ЗАДАНИЯ:
(a) Ответьте по выбранному фрагменту на три вопроса:
(i) Когда известие о кончине императора Александра Павловича дошло до Михайловского?
(ii) Кто встретился Пушкину в воротах, когда повозка тронулась от подъезда?
(iii) Что Пушкин видел во сне ночью перед днем казни декабристов?
(b) Согласуются ли с выбранным фрагментом следующие утверждения? На каждое ответьте «да» или «нет» и приведите решающие слова фрагмента дословно.
(i) Пушкин намеревался остановиться в Петербурге в гостинице.
(ii) Слуга, назначенный ехать с Пушкиным, внезапно заболел.
(iii) Пушкин рассчитывал приехать в Петербург утром.

ВЫБРАННЫЙ ФРАГМЕНТ:
«Известие о кончине императора Александра Павловича и о происходивших вследствие оной колебаниях по вопросу о престолонаследии дошло до Михайловского около 10 декабря. Пушкину давно хотелось увидаться с его петербургскими приятелями. Рассчитывая, что при таких важных обстоятельствах не обратят строгого внимания на его непослушание, он решился отправиться туда; но как быть? В гостинице остановиться нельзя — потребуют паспорта; у великосветских друзей тоже опасно — огласится тайный приезд ссыльного. Он положил заехать сперва на квартиру к Рылееву, который вел жизнь не светскую, и от него запастись сведениями. Итак, Пушкин приказывает готовить повозку, а слуге собираться с ним в Питер; сам же едет проститься с тригорскими соседками. Но вот, на пути в Тригорское, заяц перебегает через дорогу; на возвратном пути из Тригорского в Михайловское — еще заяц! Пушкин в досаде приезжает домой; ему докладывают, что слуга, назначенный с ним ехать, заболел вдруг белою горячкой. Распоряжение поручается другому. Наконец повозка заложена, трогаются от подъезда. Глядь — в воротах встречается священник, который шел проститься с отъезжающим барином. Всех этих встреч — не под силу суеверному Пушкину; он возвращается от ворот домой и остается у себя в деревне. „А вот каковы бы были последствия моей поездки, — прибавлял Пушкин. — Я рассчитывал приехать в Петербург поздно вечером, чтоб не огласился слишком скоро мой приезд, и, следовательно, попал бы к Рылееву прямо на совещание 13 декабря. Меня приняли бы с восторгом; вероятно, я <…> попал бы с прочими на Сенатскую площадь и не сидел бы теперь с вами, мои милые!“»
Ночью перед днем, когда казнили декабристов, Пушкин видел во сне пять выпавших зубов.

СОДЕРЖИМОЕ НАБОРА ДАННЫХ:
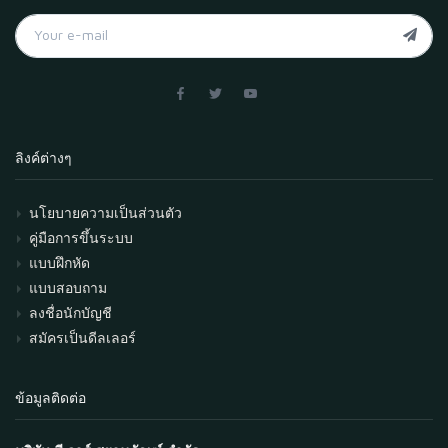
ลิงค์ต่างๆ
นโยบายความเป็นส่วนตัว
คู่มือการขึ้นระบบ
แบบฝึกหัด
แบบสอบถาม
ลงชื่อนักบัญชี
สมัครเป็นดีลเลอร์
ข้อมูลติดต่อ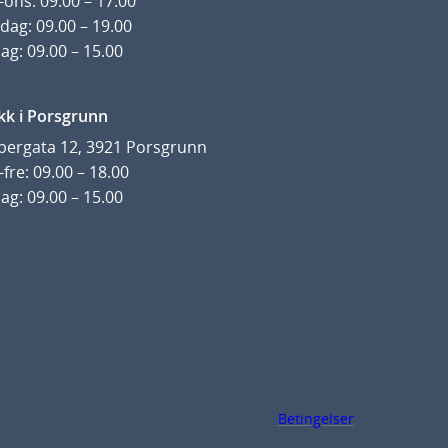
ons: 09.00 – 17.00
dag: 09.00 – 19.00
ag: 09.00 – 15.00
kk i Porsgrunn
pergata 12, 3921 Porsgrunn
fre: 09.00 – 18.00
ag: 09.00 – 15.00
Betingelser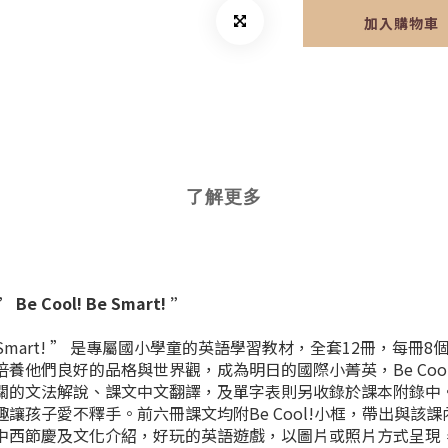
加入購物車
了解更多
ool! Be Smart! ”
 Smart! ” 是專屬國小學童的英語學習教材，全套12冊，
良好的品格與世界觀，成為明日的國際小菁英，Be Cool! 也B
的文法解說、課文中文翻譯，及單字表則另收錄於課本附錄中。
讓孩子愛不釋手。前六冊課文均附Be Cool!小框，帶出與該
中西節慶及文化介紹，好玩的英語遊戲，以圖片或照片方式呈現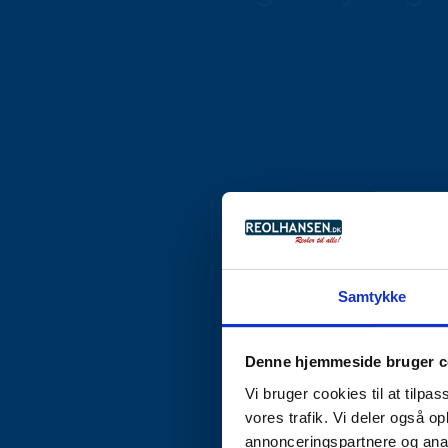
Samtykke
Denne hjemmeside bruger c
Vi bruger cookies til at tilpas
vores trafik. Vi deler også 
annonceringspartnere og anal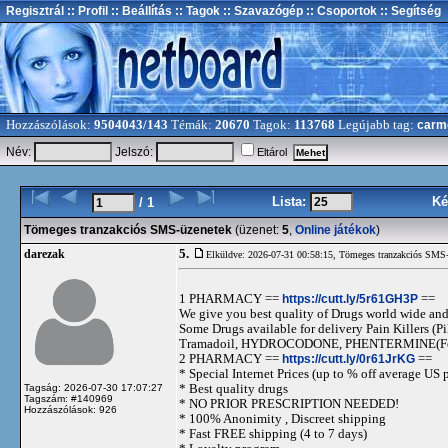
Regisztrál
:: Profil
:: Beállítás
:: Tagok
:: Szavazógép
:: Csoportok
:: Segítség
Hozzászólások:
9504043/143
Témák:
20670
Tagok:
113768
Legújabb tag:
carm
Név:
Jelszó:
Eltárol
Lista:
Ké
/ 1
Tömeges tranzakciós SMS-üzenetek
(üzenet:
5
,
Online játékok
)
5.
darezak
Elküldve: 2026-07-31 00:58:15,
Tömeges tranzakciós SMS-
1 PHARMACY ==
https://cutt.ly/5r61GH3P
==
We give you best quality of Drugs world wide and h
Some Drugs available for delivery Pain Killers
Tramadoil, HYDROCODONE, PHENTERMINE(For 
2 PHARMACY ==
https://cutt.ly/0r61JrKG
==
* Special Internet Prices (up to % off average US p
* Best quality drugs
Tagság: 2026-07-30 17:07:27
Tagszám: #140969
* NO PRIOR PRESCRIPTION NEEDED!
Hozzászólások: 926
* 100% Anonimity , Discreet shipping
* Fast FREE shipping (4 to 7 days)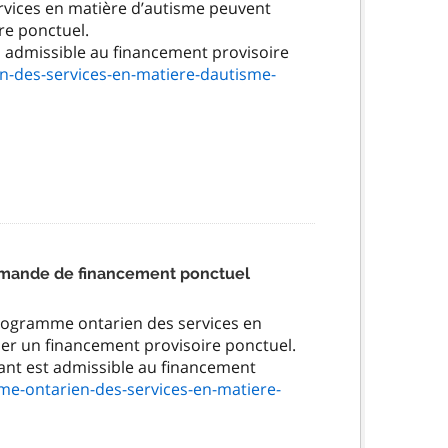
vices en matière d’autisme peuvent
re ponctuel.
es admissible au financement provisoire
n-des-services-en-matiere-dautisme-
emande de financement ponctuel
Programme ontarien des services en
er un financement provisoire ponctuel.
fant est admissible au financement
me-ontarien-des-services-en-matiere-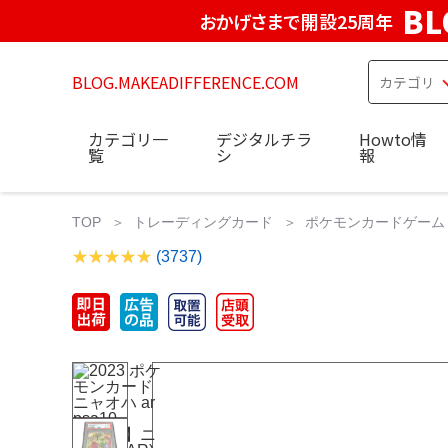
BL
おかげさまで開設25周年
BLOG.MAKEADIFFERENCE.COM
カテゴリ一
デジタルチラ
Howto情
覧
シ
報
TOP
トレーディングカード
ポケモンカードゲーム
(3737)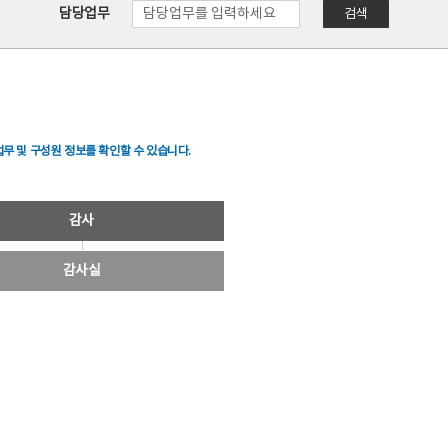
담당업무
검색
무 및 구성원 정보를 확인할 수 있습니다.
감사
감사실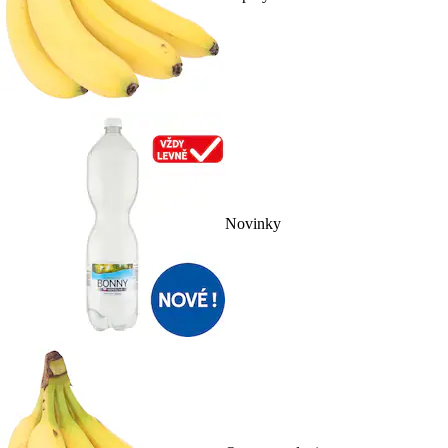
Novinky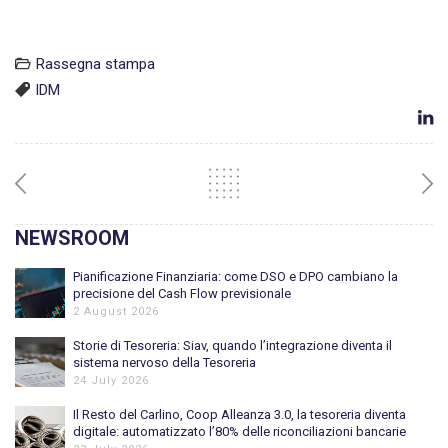
Rassegna stampa
IDM
NEWSROOM
Pianificazione Finanziaria: come DSO e DPO cambiano la
precisione del Cash Flow previsionale
2 August 2026
Storie di Tesoreria: Siav, quando l’integrazione diventa il
sistema nervoso della Tesoreria
24 July 2026
Il Resto del Carlino, Coop Alleanza 3.0, la tesoreria diventa
digitale: automatizzato l’80% delle riconciliazioni bancarie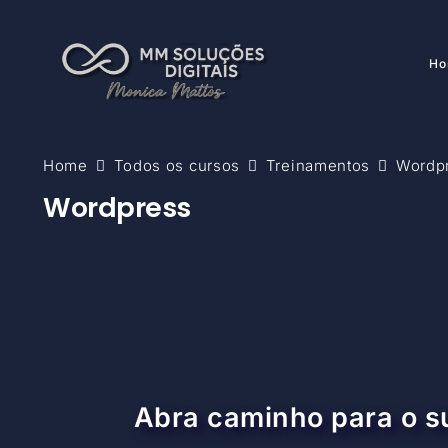
Ho
Home
Todos os cursos
Treinamentos
Wordp
Wordpress
Abra caminho para o 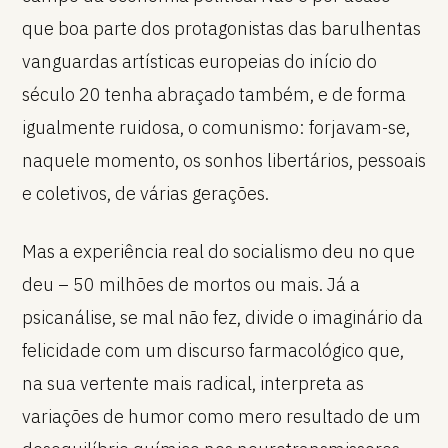
que boa parte dos protagonistas das barulhentas
vanguardas artísticas europeias do início do
século 20 tenha abraçado também, e de forma
igualmente ruidosa, o comunismo: forjavam-se,
naquele momento, os sonhos libertários, pessoais
e coletivos, de várias gerações.
Mas a experiência real do socialismo deu no que
deu – 50 milhões de mortos ou mais. Já a
psicanálise, se mal não fez, divide o imaginário da
felicidade com um discurso farmacológico que,
na sua vertente mais radical, interpreta as
variações de humor como mero resultado de um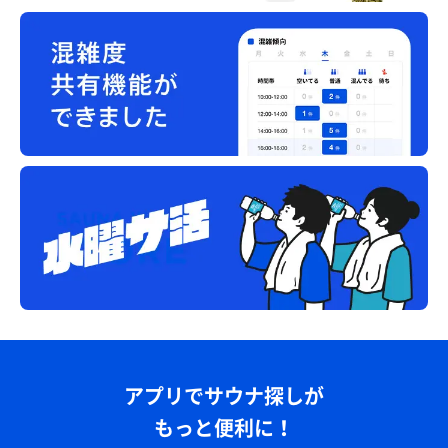
アプリでサウナ探しが
もっと便利に！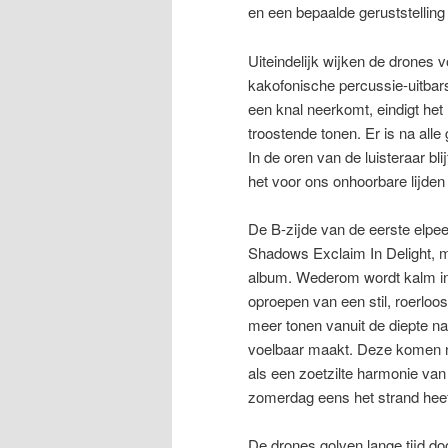
en een bepaalde geruststelling
Uiteindelijk wijken de drones
kakofonische percussie-uitbar
een knal neerkomt, eindigt he
troostende tonen. Er is na alle 
In de oren van de luisteraar b
het voor ons onhoorbare lijde
De B-zijde van de eerste elpe
Shadows Exclaim In Delight, m
album. Wederom wordt kalm ing
oproepen van een stil, roerlo
meer tonen vanuit de diepte na
voelbaar maakt. Deze komen ni
als een zoetzilte harmonie van 
zomerdag eens het strand heeft
De drones golven lange tijd do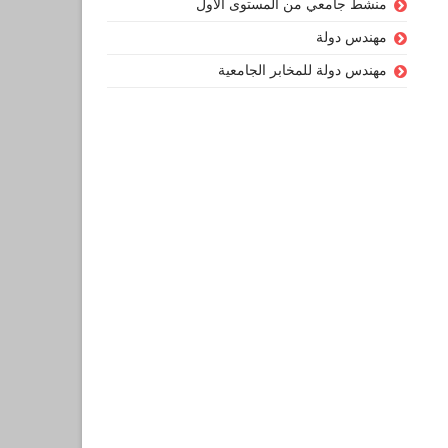
منشط جامعي من المستوى الأول
مهندس دولة
مهندس دولة للمخابر الجامعية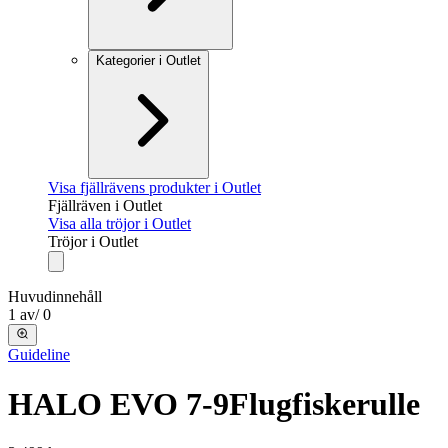
Kategorier i Outlet
Visa fjällrävens produkter i Outlet
Fjällräven i Outlet
Visa alla tröjor i Outlet
Tröjor i Outlet
Huvudinnehåll
1
av
/
0
Guideline
HALO EVO 7-9
Flugfiskerulle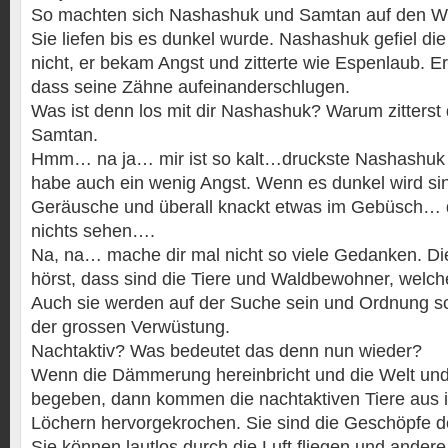
So machten sich Nashashuk und Samtan auf den W
Sie liefen bis es dunkel wurde. Nashashuk gefiel d
nicht, er bekam Angst und zitterte wie Espenlaub. Er z
dass seine Zähne aufeinanderschlugen.
Was ist denn los mit dir Nashashuk? Warum zitterst 
Samtan.
Hmm… na ja… mir ist so kalt…druckste Nashashuk
habe auch ein wenig Angst. Wenn es dunkel wird si
Geräusche und überall knackt etwas im Gebüsch… 
nichts sehen….
Na, na… mache dir mal nicht so viele Gedanken. Di
hörst, dass sind die Tiere und Waldbewohner, welche
Auch sie werden auf der Suche sein und Ordnung s
der grossen Verwüstung.
Nachtaktiv? Was bedeutet das denn nun wieder?
Wenn die Dämmerung hereinbricht und die Welt und
begeben, dann kommen die nachtaktiven Tiere aus 
Löchern hervorgekrochen. Sie sind die Geschöpfe d
Sie können lautlos durch die Luft fliegen und andere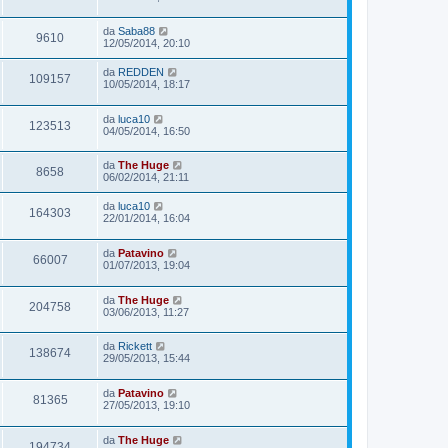
da
Saba88
9610
12/05/2014, 20:10
da
REDDEN
109157
10/05/2014, 18:17
da
luca10
123513
04/05/2014, 16:50
da
The Huge
8658
06/02/2014, 21:11
da
luca10
164303
22/01/2014, 16:04
da
Patavino
66007
01/07/2013, 19:04
da
The Huge
204758
03/06/2013, 11:27
da
Rickett
138674
29/05/2013, 15:44
da
Patavino
81365
27/05/2013, 19:10
da
The Huge
194734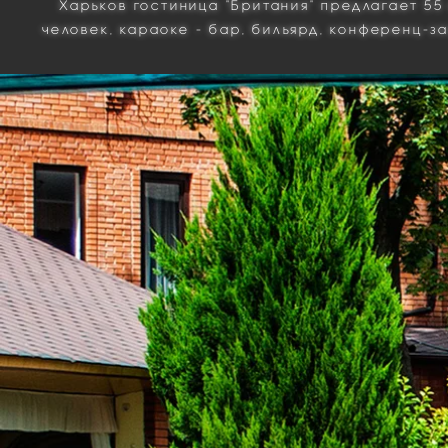
Харьков
гостиница "Британия"
предлагает 55
человек,
караоке - бар
, бильярд,
конференц-з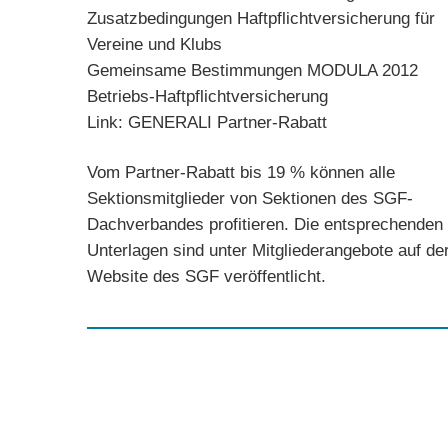
Zusatzbedingungen Haftpflichtversicherung für
Vereine und Klubs
Gemeinsame Bestimmungen MODULA 2012
Betriebs-Haftpflichtversicherung
Link: GENERALI Partner-Rabatt
Vom Partner-Rabatt bis 19 % können alle
Sektionsmitglieder von Sektionen des SGF-
Dachverbandes profitieren. Die entsprechenden
Unterlagen sind unter Mitgliederangebote auf de
Website des SGF veröffentlicht.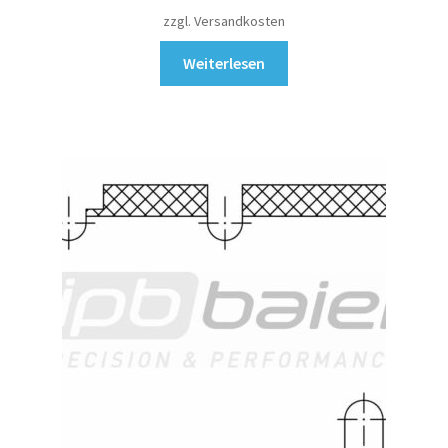
zzgl. Versandkosten
Weiterlesen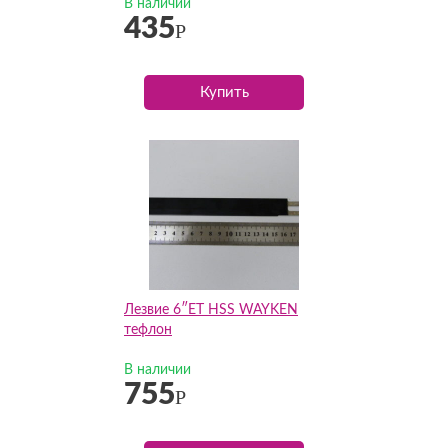
В наличии
435
Р
Купить
Лезвие 6″ET HSS WAYKEN
тефлон
В наличии
755
Р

ОЖИДАЕМЫЕ РЕЗУЛЬТАТЫ:
(a)
(i) Около 10 декабря.
(ii) Священник, который шел проститься с отъезжающим барином.
(iii) Пять выпавших зубов.

(b)
(i) Нет: «В гостинице остановиться нельзя — потребуют паспорта».
(ii) Да: «ему докладывают, что слуга, назначенный с ним ехать, заболел вдруг белою горячкой».
(iii) Нет: «Я рассчитывал приехать в Петербург поздно вечером».